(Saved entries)

════

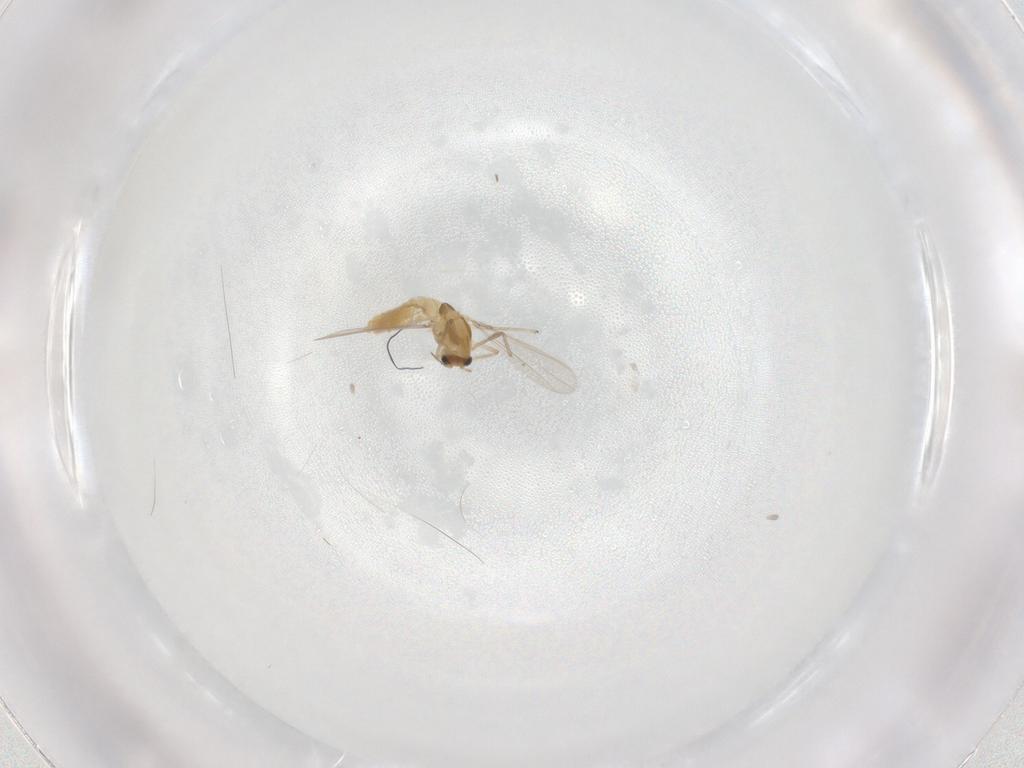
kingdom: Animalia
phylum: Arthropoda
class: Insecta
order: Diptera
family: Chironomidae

════

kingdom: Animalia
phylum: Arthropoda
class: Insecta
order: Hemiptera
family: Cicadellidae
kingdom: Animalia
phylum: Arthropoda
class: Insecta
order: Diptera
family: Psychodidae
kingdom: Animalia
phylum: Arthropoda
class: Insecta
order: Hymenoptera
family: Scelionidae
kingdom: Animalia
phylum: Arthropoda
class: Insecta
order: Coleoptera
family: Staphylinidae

════

Transcribe the listing lines from the one containing "family: Psychodidae" through the one containing "family: Staphylinidae", with both of those lines included.

family: Psychodidae
kingdom: Animalia
phylum: Arthropoda
class: Insecta
order: Hymenoptera
family: Scelionidae
kingdom: Animalia
phylum: Arthropoda
class: Insecta
order: Coleoptera
family: Staphylinidae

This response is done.